Voor het winnen van hooi moet het weer meezitten. De 2 voorbije jaren werden veel kleine pakjes klassiek hooi van het land gehaald in Vlaanderen, vooral in streken waar veel paarden huizen. Klassiek hooi in kleine balen vraagt om een veldperiode van 5 tot 7 dagen. Grote balen doen er nog enkele dagen bij, al scheelt het soms een slok op een borrel als de temperatuur boven de 30 °C gaat en de wind het noorden kiest. Kleine pakjes zijn makkelijk hanteerbaar, grote pakken vragen om machinekracht. Wie hooi aankoopt van het veld, houdt dus het best de vinger aan de pols de komende weken, want door de regenval belooft het een zware eerste snede te worden. Bespreek het dus tijdig en zorg dat de opslagplaats klaar ligt.
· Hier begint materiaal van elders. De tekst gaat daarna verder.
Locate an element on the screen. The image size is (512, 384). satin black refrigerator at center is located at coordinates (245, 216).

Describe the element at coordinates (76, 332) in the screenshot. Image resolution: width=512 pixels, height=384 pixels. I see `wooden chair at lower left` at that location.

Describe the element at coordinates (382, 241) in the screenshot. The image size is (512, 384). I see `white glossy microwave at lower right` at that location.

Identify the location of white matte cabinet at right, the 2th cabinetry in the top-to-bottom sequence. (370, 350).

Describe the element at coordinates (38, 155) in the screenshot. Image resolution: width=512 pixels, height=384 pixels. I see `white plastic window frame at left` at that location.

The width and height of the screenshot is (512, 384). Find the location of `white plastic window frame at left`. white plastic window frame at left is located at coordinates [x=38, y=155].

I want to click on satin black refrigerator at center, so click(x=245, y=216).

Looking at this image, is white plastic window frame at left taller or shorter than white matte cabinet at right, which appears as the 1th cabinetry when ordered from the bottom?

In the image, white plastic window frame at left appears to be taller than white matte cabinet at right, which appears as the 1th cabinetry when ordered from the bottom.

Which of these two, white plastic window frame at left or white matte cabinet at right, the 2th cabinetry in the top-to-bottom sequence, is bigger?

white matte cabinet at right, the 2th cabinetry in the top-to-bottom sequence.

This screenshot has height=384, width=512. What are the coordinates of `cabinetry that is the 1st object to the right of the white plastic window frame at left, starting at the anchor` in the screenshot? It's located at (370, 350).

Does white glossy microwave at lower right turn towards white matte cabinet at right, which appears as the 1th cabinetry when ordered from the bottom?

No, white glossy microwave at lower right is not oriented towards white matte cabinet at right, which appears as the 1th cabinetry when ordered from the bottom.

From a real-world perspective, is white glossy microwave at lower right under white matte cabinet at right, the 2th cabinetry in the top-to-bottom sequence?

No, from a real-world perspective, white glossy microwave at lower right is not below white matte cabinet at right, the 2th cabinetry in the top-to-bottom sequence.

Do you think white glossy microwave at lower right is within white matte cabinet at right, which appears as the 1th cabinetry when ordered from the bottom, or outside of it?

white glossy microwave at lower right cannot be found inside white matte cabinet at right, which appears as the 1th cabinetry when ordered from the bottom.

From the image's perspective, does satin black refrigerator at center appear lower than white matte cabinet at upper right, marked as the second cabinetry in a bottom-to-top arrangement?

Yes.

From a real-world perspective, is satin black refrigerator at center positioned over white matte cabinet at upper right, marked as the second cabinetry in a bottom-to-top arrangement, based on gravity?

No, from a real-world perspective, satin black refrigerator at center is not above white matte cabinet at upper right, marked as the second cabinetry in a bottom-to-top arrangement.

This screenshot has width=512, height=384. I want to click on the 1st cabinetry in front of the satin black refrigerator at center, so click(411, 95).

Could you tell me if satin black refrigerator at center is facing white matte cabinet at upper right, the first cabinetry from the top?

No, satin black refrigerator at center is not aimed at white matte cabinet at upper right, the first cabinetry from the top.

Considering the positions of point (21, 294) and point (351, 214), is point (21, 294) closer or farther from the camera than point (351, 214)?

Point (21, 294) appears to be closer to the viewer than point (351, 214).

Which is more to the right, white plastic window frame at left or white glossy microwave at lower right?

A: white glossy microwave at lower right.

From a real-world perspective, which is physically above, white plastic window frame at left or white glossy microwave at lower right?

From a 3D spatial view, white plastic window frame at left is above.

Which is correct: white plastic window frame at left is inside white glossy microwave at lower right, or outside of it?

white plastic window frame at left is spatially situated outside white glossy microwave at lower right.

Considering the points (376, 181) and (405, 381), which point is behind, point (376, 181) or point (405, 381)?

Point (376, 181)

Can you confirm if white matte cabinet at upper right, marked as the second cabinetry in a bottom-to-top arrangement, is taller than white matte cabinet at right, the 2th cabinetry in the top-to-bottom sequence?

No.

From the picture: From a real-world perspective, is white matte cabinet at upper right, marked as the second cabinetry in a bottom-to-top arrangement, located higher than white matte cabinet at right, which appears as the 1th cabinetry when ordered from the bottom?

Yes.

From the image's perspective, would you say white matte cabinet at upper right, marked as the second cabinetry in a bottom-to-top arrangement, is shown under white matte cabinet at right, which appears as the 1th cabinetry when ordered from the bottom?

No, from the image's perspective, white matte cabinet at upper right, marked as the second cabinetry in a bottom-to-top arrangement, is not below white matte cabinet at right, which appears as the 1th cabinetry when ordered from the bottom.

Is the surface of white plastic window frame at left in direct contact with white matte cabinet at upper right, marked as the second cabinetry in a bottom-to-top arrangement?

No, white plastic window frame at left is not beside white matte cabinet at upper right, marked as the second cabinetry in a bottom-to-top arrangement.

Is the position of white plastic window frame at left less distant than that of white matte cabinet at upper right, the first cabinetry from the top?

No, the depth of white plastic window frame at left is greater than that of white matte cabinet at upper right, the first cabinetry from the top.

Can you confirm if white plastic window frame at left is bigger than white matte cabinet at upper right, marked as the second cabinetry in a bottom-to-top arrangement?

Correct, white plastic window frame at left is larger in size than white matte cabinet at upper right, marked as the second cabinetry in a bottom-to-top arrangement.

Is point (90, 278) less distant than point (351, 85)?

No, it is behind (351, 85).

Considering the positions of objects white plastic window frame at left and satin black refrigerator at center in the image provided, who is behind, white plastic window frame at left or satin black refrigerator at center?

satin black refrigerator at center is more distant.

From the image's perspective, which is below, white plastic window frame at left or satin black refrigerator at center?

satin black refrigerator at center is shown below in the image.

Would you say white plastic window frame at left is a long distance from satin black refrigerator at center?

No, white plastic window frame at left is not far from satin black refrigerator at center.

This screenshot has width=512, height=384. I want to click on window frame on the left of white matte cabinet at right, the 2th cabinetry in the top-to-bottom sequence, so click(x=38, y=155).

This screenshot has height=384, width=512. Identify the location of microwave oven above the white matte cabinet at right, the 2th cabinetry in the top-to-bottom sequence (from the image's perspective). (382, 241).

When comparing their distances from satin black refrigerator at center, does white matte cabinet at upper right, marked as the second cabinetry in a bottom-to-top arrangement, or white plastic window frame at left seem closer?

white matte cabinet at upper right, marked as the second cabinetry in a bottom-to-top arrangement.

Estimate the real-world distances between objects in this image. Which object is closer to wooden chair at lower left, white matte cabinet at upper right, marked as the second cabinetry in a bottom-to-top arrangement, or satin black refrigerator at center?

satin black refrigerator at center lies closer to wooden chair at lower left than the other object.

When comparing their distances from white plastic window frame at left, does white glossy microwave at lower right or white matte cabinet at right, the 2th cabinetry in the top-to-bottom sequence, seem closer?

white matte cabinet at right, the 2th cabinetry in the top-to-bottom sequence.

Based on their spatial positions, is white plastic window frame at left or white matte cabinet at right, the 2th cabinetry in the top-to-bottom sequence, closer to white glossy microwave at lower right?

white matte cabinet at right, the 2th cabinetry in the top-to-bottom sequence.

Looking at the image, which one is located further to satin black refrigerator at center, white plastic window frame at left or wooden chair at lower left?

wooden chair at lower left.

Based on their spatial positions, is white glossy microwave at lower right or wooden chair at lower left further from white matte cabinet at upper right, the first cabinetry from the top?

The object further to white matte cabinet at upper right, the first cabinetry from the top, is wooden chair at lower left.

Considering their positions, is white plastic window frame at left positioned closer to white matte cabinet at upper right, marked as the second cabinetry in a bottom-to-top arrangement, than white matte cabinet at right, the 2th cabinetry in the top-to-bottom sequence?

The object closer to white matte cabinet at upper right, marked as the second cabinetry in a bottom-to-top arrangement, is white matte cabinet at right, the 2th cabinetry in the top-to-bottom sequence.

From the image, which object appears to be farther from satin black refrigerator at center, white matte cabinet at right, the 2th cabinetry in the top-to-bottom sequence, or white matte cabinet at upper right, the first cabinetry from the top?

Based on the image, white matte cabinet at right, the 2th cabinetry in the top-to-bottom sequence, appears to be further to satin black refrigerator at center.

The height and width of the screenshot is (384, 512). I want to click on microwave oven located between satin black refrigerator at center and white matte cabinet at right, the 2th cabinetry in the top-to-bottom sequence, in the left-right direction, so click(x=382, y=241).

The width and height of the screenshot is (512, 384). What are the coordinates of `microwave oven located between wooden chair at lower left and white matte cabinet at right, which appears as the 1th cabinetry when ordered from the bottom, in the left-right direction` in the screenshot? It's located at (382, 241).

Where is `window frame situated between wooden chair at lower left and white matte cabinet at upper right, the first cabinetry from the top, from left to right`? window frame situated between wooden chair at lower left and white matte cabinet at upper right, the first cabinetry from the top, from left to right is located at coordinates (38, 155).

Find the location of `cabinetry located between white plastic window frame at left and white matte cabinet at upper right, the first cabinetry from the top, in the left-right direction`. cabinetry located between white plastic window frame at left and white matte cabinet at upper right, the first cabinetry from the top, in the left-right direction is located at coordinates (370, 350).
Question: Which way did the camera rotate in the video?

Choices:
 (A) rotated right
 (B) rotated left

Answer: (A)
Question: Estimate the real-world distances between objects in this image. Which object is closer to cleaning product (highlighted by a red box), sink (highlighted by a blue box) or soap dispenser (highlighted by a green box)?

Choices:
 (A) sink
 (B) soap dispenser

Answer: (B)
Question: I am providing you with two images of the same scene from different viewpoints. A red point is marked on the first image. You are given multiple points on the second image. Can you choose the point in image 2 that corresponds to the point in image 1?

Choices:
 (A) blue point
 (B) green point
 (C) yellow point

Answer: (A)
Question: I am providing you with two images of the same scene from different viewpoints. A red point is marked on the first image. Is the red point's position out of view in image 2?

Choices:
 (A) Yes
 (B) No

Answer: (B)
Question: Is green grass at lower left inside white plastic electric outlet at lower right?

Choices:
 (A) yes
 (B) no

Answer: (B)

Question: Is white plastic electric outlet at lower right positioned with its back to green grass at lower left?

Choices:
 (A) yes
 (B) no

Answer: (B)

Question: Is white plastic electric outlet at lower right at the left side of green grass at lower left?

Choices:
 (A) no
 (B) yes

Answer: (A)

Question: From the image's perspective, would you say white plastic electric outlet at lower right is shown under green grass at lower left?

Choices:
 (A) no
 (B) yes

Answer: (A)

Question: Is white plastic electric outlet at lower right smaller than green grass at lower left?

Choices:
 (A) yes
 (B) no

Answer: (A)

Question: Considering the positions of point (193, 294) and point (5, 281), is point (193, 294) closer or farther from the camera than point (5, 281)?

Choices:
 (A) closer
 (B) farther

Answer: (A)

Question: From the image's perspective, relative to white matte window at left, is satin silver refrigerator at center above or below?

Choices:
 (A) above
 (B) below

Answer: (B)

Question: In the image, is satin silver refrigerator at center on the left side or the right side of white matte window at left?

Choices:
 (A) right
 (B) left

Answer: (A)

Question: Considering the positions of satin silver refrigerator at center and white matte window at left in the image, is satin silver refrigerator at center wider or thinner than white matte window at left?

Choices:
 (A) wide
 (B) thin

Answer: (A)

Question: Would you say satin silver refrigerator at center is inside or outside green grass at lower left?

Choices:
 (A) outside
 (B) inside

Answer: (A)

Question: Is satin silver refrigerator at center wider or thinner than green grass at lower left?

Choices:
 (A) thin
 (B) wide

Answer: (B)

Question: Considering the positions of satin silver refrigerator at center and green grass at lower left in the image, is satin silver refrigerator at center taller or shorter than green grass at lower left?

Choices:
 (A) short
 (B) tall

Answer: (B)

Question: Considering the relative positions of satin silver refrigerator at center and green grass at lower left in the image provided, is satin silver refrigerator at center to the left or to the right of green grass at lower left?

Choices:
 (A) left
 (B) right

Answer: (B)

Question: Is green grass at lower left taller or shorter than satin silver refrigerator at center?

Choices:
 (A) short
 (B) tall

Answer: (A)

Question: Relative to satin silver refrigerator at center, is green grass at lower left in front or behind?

Idem dito voor voordrooghooi, dat om een kortere veldperiode vraagt. Voor paarden is dat over het algemeen 1 of 2 dagen vroeger dan hooi. Zaak is om snel te wikkelen na het persen en om ervoor te zorgen dat er genoeg plastic rond zit. Onderzoek de wikkel bij aankoop, vooral aan de hoeken en vraag om een open pak te mogen bekijken.

Kijken, voelen en ruiken

Hooi van goede kwaliteit is meestal groen tot geel/groen, het mag geen schimmel bevatten en er mogen geen grote hoeveelheden stof opwaaien bij het opschudden. Goed hooi ruikt bovendien altijd lekker. Beslis vooraf of u gaat voor grof of fijn hooi. De structuur is dus belangrijk en is meebepalend voor de voedingswaarde. Fijn en zacht hooi wijst op vroeg volwassen gras, met zachte stelen. Meestal heeft dat hooi een hoge voedingswaarde. Bij standaardhooi werd het gras iets later gemaaid. De bladeren zijn nog zacht, maar de stengels beginnen reeds te verharden. Hard aanvoelend hooi heeft een grove structuur en vereist paarden met een goed gebit. Voor de doorsnee paarden is standaardhooi ideaal. Voor oude paarden is fijn en zacht hooi een must voor hun gebit. Hou dus rekening met de behoeften van uw paarden als u hooi aankoopt, gezien het de basis en het grootste gedeelte uitmaakt van hun rantsoen en dus van hun welzijn!